There are different analysis techniques that can be used to create accident causation models and theories. Technological advances and ubiquitous implementation of technology also lead to an ever-increasing amount of theories, as the nature of accident causation mechanisms becomes more and more complex (Larouzee and Guarnieri, 2015). Sequential techniques present an accident as a result of a chain of events that was triggered by a root cause. The implication of the sequential technique is that establishing the root cause of the accident will help prevent it from reoccurring. One of the most known examples of this technique is the Domino Theory, developed by Herbert Heinrich in 1931, which serves as a basis for many of the following theories (Griffin, Young & Stanton, 2015, p.31). However, some critics of the sequential technique consider it to be too simplistic and find that it does not account for organizational influences.

Epidemiological techniques are based on the idea that accidents are a result of a combination of both active and latent factors. The latent factors can exist in a system undetected for a long time, as they create conditions for an accident to occur, but do not trigger it directly. The best example of the epidemiological technique is the Swiss Cheese Model, created by James Reason in the early 1990s. According to Li and Thimbleby (2014), the Swiss Cheese Model visualises incidents as the result of the accumulation of multiple failures in defences (represented as the holes in slices of cheese) (p. 116). This kind of technique accounts for more factors and provides a better understanding of the nature of an accident. Despite that, some people argue that because of the increasing technological advances and more complex socio-technical systems this technique has become obsolete.

A more holistic approach is represented by the systemic techniques. It diverges from the cause-effect view of an accident and rather describes losses as the unexpected behaviour of a system resulting from uncontrolled relationships between its constituent parts, as noted by Underwood and Waterson (2013, p. 4). While the systemic techniques seem to allow for a deeper understanding of the nature of an accident, other techniques can be used depending on the type of system in which an accident occurs. However, the possibilities of all those techniques are still limited. For example, according to Shappell and Wiegmann (2012), humans have played a progressively more important causal role in both civilian and military aviation accidents as aircraft equipment has become more reliable (p. 11). It shows that the human factor might just be too unpredictable, and, unlike technology, have less room for improvement.

*Things to do:*
1. In the text on accident causation techniques, who created the Swiss Cheese Model, and when?
2. Continue the text on accident causation techniques from where it stops.

*Entries provided:*
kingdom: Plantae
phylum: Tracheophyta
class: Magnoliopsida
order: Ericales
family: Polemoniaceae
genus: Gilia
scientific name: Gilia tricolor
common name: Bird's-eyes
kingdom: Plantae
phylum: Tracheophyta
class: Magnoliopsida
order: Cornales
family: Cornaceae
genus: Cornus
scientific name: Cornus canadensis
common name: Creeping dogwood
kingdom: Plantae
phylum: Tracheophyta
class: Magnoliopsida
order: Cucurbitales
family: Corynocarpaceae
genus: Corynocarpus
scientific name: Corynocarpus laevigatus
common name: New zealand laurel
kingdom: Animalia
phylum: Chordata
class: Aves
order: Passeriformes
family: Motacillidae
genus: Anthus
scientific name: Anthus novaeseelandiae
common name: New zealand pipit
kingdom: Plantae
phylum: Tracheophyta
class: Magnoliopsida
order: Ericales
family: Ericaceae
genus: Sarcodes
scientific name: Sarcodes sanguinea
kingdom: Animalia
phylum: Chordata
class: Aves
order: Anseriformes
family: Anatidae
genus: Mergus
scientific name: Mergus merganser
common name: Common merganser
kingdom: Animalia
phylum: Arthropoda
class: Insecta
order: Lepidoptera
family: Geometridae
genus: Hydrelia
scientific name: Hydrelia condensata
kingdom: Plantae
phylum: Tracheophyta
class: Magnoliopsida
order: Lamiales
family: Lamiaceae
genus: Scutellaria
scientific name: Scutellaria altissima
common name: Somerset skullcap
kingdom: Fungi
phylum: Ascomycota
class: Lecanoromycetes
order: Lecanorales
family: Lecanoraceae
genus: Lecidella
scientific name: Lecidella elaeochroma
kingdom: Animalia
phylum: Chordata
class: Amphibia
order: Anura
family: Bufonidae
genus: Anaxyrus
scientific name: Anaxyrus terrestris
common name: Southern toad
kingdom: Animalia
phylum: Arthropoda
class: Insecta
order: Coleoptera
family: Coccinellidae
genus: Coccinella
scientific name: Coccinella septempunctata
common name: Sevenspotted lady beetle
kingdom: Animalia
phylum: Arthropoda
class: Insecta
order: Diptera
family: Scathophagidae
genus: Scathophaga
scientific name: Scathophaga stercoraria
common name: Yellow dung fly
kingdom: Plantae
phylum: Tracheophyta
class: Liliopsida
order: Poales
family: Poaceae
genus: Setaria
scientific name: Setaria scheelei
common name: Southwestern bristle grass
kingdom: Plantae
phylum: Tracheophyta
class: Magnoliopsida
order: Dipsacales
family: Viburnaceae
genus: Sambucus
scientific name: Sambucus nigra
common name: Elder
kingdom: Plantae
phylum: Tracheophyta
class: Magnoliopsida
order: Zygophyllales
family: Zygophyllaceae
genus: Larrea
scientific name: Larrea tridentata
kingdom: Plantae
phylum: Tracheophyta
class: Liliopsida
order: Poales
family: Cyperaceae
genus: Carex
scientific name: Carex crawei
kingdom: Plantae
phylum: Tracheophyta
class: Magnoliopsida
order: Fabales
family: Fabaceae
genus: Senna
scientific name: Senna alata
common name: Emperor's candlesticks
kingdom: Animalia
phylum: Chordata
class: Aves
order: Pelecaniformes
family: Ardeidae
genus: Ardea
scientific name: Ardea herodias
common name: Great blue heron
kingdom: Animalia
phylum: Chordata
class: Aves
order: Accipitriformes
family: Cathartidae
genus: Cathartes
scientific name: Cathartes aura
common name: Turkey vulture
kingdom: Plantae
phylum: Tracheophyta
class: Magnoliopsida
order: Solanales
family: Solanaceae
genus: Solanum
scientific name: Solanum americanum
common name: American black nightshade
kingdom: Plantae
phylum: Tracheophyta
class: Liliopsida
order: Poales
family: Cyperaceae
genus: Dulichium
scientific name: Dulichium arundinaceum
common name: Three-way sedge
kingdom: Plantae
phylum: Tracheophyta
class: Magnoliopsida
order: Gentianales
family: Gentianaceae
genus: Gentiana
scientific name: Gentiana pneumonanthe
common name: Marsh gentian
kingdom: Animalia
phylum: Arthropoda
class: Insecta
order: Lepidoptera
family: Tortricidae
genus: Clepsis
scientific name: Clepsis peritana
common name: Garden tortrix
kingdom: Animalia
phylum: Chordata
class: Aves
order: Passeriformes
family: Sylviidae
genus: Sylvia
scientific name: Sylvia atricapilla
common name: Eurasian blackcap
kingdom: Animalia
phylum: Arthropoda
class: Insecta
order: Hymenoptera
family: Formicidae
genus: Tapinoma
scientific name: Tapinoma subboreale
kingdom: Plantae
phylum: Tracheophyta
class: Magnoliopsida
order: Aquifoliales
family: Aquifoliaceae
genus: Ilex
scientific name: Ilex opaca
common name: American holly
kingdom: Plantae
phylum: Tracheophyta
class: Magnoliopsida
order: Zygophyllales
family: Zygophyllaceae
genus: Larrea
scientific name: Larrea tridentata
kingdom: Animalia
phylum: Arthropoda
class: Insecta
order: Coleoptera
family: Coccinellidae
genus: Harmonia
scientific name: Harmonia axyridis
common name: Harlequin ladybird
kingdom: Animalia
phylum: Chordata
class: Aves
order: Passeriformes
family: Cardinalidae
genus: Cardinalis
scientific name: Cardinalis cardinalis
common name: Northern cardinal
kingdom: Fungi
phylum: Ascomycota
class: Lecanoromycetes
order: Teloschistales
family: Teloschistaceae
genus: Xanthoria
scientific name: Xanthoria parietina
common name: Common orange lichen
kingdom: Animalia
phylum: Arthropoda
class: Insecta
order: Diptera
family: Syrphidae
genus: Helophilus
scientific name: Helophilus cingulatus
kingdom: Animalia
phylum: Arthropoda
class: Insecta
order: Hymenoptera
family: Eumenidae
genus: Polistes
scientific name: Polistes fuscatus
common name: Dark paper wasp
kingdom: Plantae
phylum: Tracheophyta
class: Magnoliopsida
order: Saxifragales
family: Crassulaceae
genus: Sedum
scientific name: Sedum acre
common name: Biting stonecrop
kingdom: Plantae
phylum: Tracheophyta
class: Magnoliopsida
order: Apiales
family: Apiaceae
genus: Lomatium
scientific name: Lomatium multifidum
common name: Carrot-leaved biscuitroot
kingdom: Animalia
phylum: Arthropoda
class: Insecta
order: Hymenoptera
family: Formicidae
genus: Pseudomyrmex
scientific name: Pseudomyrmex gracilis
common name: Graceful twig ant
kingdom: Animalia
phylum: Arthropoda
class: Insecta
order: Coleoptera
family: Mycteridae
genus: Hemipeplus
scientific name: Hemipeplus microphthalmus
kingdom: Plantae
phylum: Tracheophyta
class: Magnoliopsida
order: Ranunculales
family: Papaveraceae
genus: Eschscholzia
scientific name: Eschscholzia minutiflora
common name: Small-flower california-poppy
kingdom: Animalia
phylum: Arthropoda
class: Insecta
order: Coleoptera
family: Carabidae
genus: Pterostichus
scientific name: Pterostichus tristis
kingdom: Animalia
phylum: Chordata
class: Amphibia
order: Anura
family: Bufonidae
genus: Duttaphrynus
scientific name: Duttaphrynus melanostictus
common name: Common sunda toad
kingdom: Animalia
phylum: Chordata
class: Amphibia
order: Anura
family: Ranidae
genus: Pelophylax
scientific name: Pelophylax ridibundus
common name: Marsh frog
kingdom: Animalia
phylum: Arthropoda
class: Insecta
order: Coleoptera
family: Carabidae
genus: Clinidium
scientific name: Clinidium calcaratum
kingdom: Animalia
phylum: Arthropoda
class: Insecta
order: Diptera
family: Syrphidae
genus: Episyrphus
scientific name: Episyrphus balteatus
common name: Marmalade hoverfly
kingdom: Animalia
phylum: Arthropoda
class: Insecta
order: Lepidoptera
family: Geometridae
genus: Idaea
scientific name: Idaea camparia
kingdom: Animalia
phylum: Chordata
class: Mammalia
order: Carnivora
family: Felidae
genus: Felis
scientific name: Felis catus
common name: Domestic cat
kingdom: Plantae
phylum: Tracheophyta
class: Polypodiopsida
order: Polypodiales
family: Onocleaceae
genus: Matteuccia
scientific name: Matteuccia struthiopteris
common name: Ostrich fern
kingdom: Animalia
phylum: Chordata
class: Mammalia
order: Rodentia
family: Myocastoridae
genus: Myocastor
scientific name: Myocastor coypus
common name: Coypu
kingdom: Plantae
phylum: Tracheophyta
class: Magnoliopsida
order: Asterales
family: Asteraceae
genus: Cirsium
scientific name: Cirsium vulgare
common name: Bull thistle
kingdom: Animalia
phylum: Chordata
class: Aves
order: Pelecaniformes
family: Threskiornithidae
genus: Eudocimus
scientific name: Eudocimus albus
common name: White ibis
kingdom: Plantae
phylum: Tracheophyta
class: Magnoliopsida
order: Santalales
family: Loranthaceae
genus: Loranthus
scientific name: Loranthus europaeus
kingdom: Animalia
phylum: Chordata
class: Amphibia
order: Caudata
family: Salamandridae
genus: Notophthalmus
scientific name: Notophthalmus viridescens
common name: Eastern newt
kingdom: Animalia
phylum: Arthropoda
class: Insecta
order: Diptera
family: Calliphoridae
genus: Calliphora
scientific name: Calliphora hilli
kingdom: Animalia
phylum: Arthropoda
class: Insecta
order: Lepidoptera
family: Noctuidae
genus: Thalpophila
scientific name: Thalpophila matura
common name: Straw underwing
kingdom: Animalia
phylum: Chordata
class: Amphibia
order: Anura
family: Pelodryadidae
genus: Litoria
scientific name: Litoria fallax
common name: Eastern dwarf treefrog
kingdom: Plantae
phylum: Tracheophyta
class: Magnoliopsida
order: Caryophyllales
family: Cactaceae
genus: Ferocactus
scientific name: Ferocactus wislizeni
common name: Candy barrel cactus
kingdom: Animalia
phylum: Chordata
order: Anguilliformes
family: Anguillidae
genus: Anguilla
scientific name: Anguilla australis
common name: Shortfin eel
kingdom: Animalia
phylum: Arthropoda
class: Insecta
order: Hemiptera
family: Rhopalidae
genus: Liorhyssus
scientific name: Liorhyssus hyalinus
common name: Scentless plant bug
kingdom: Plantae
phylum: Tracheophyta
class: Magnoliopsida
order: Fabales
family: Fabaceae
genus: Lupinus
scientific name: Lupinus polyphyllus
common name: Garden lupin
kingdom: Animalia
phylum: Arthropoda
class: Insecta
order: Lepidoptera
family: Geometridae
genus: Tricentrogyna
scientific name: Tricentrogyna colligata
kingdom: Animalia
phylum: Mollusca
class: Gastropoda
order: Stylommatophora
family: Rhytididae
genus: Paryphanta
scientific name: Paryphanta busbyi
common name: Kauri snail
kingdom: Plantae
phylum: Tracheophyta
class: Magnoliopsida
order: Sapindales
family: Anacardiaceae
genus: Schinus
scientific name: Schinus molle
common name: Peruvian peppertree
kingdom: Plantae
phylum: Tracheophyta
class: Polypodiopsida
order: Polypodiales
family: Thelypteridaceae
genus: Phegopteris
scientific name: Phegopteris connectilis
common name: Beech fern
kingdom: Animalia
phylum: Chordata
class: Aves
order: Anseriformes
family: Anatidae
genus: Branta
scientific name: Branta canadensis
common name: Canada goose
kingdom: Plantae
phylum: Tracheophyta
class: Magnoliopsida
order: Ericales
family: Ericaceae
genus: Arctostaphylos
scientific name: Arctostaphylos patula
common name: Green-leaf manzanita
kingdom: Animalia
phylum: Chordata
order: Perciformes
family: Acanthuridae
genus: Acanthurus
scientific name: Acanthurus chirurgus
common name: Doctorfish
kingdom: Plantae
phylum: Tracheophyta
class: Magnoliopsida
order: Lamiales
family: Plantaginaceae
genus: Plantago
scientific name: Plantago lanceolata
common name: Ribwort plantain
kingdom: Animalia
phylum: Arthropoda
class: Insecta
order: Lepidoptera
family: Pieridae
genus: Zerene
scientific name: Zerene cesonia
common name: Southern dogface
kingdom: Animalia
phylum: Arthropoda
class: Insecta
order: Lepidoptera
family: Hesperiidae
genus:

*Replies:*
1. James Reason created it in the early 1990s.

2.
The Domino Theory, however, is still relevant in many cases. A lot of disasters or potential disasters can be viewed as a chain of events, directly triggered by the first event. Things like wars and revolutions can often be analyzed using the theory.

Understanding the cause of an accident is an important step in preventing it and is a big part of safety management. Different theories and models exist to help achieve that; they can be used independently or as a combination. None of them, however, can always guarantee a successful result.

References

Griffin, T. G., Young, M. S., & Stanton, N. A. (2015). Human factors models for aviation accident analysis and prevention. United Kingdom, London: Ashgate Publishing.

Larouzee, J., & Guarnieri, F. (2015). From theory to practice: itinerary of Reasons Swiss Cheese Model. CRC Press, Safety and Reliability of Complex Engineered Systems, 1(2), 817-824.

Li, Y., & Thimbleby, H. (2014). Hot cheese: A processed swiss cheese model. The Journal of the Royal College of Physicians of Edinburgh, 44(2), 116-121.

Shappell, S. A., & Wiegmann, D. A. (2012). A human error approach to aviation accident analysis: The human factors analysis and classification system. United Kingdom, London: Ashgate Publishing.

Underwood, P., & Waterson, P. (2013). Accident analysis models and methods: guidance for safety professionals. United Kingdom, Loughborough: Loughborough University.